- Directions: Scan the records for "finding". Report each line that includes it.
(Beginning of Records supplied)
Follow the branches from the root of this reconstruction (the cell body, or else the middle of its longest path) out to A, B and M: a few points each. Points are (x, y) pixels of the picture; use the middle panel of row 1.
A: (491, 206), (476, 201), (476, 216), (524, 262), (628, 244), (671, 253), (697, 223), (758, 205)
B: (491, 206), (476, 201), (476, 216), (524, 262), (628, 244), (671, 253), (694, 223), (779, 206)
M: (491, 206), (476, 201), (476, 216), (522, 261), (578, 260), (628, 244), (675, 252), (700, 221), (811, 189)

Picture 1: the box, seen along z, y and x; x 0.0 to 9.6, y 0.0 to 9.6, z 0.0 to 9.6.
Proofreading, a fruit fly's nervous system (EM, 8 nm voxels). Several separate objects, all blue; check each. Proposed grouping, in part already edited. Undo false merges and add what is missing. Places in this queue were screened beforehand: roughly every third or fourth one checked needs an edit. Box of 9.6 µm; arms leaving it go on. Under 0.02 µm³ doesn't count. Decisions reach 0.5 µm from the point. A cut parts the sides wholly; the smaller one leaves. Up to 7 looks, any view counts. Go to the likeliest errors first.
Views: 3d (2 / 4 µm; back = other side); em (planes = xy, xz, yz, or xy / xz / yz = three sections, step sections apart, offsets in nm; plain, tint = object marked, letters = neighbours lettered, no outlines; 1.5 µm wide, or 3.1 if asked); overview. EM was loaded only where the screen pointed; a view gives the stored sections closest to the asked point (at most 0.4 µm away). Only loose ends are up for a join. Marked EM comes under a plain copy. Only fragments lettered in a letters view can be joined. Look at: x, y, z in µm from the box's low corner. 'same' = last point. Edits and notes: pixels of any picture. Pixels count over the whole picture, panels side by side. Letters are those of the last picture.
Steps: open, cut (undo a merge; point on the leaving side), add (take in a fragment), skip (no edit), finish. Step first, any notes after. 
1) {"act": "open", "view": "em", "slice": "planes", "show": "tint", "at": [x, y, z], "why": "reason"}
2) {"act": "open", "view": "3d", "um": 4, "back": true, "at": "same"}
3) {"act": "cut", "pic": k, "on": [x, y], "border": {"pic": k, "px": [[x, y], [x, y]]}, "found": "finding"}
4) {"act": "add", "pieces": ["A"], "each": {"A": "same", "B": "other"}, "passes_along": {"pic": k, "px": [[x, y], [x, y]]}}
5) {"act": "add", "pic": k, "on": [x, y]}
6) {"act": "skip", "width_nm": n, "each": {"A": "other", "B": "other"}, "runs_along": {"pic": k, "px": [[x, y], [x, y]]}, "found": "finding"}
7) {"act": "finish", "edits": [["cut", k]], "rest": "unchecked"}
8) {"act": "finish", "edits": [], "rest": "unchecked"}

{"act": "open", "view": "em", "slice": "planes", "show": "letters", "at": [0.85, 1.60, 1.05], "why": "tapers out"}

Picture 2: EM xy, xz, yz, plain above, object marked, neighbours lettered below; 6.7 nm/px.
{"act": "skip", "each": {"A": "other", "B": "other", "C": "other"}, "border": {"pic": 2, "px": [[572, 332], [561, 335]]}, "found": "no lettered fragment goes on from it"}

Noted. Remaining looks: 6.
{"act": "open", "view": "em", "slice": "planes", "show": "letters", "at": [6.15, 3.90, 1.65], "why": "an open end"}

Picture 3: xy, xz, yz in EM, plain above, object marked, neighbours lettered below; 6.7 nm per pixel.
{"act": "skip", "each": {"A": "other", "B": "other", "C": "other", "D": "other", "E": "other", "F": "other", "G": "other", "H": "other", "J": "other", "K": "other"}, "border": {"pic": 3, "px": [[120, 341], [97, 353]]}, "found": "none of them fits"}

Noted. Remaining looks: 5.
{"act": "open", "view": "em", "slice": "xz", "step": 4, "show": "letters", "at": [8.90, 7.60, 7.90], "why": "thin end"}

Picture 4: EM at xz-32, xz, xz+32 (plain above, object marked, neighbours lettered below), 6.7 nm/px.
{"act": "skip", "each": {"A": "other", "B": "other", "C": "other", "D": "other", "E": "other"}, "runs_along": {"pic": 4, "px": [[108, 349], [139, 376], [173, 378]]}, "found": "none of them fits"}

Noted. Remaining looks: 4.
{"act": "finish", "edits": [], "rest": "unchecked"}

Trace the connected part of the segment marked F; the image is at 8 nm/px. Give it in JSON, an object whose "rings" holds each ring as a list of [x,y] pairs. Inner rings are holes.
(End of Records supplied)
- Result of the task:
3) {"act": "cut", "pic": k, "on": [x, y], "border": {"pic": k, "px": [[x, y], [x, y]]}, "found": "finding"}
6) {"act": "skip", "width_nm": n, "each": {"A": "other", "B": "other"}, "runs_along": {"pic": k, "px": [[x, y], [x, y]]}, "found": "finding"}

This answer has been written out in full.